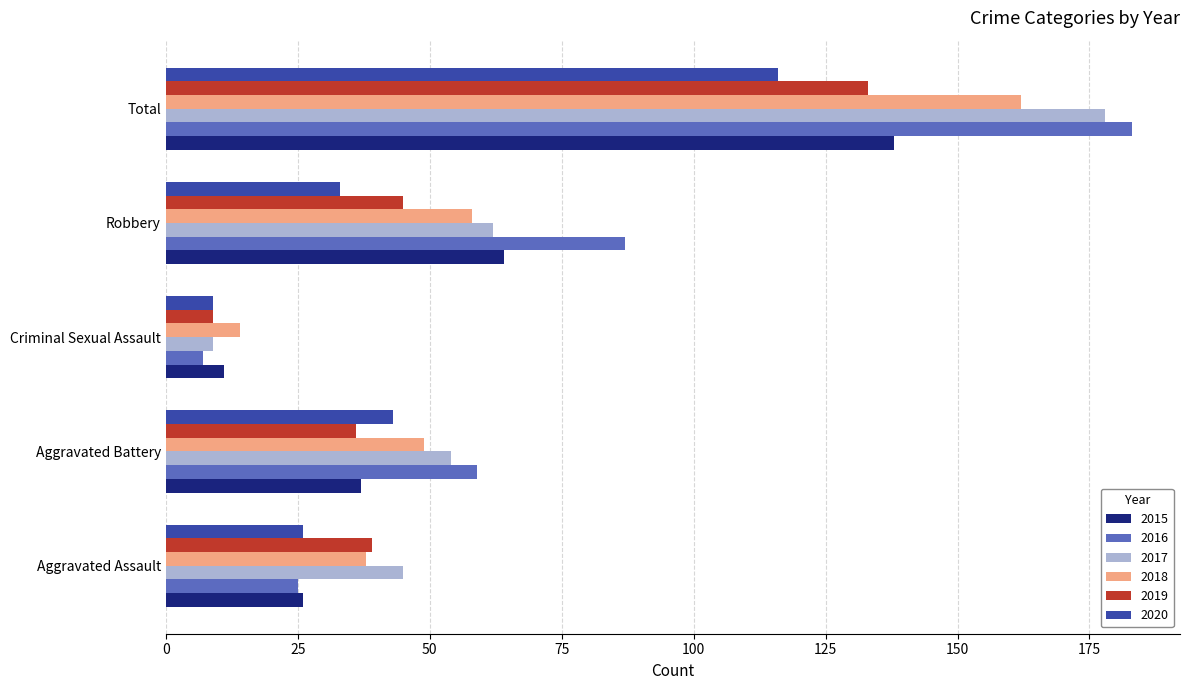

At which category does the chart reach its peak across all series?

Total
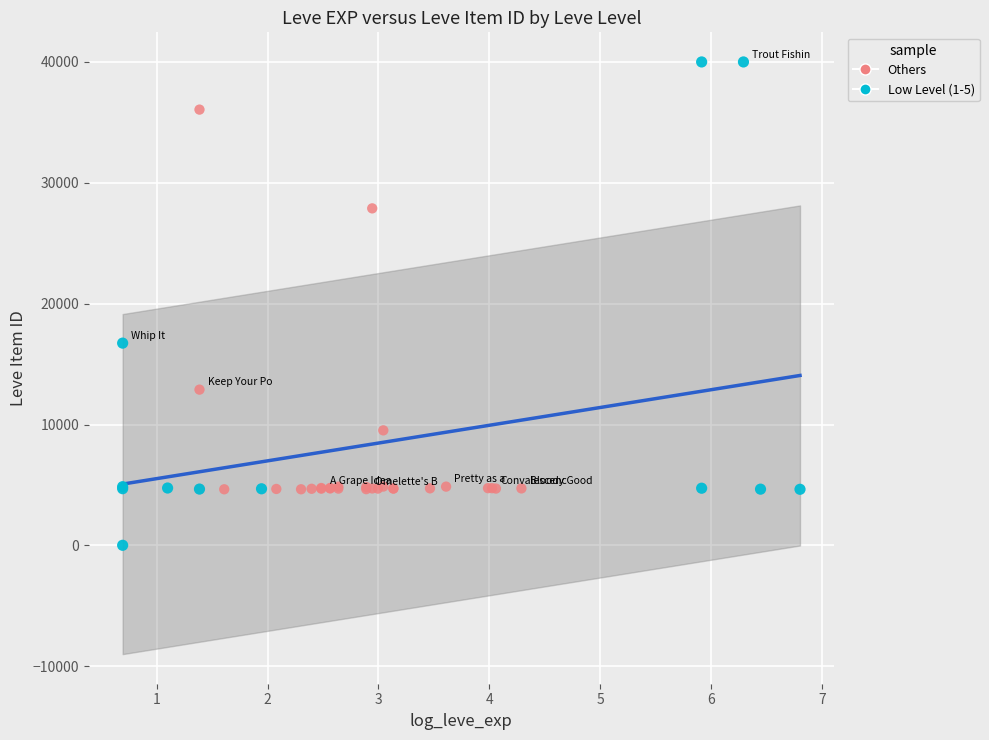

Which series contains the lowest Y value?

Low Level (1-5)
---
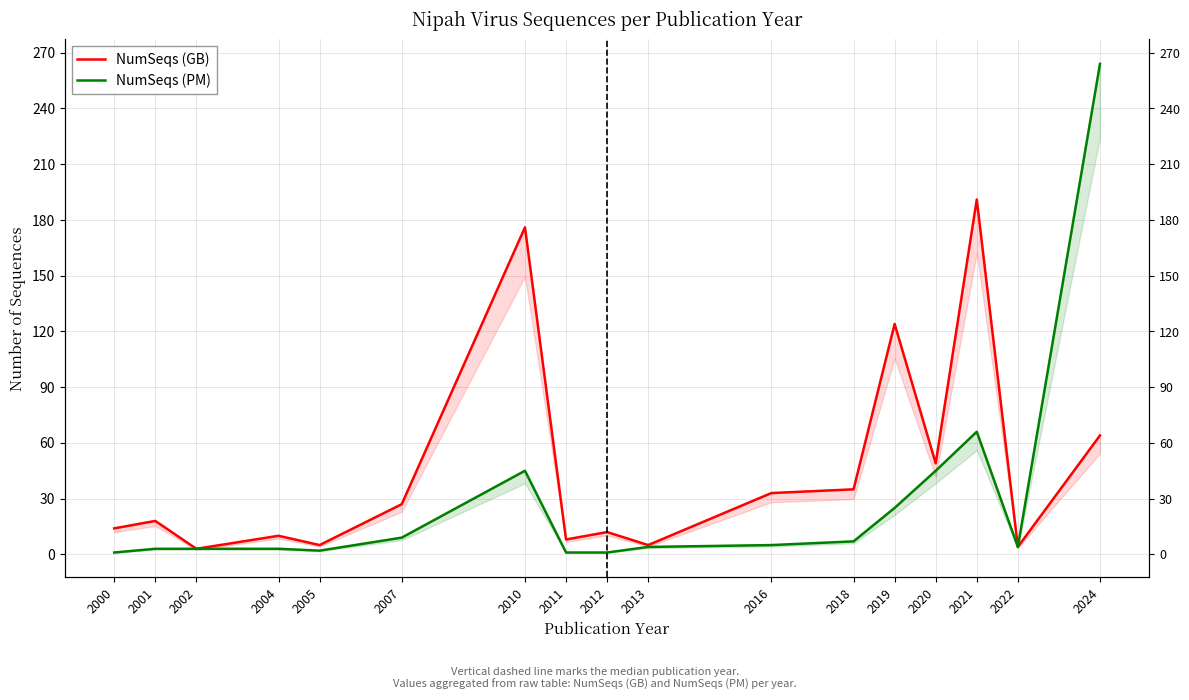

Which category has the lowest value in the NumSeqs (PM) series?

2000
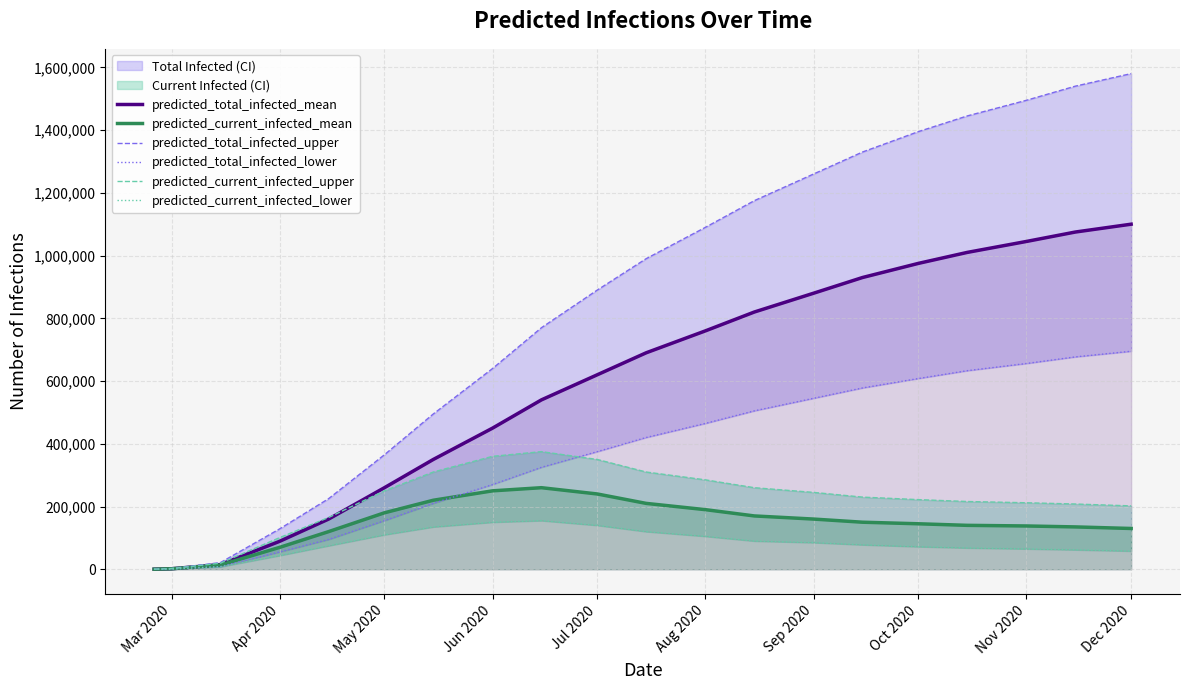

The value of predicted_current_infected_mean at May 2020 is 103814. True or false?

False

• PROBLEM REQUIREMENTS:
From the records above, copy out every line that contains the word "lowest".

• EXERCISE SOLUTION:
Which series contains the lowest Y value?
Which category has the lowest value in the NumSeqs (PM) series?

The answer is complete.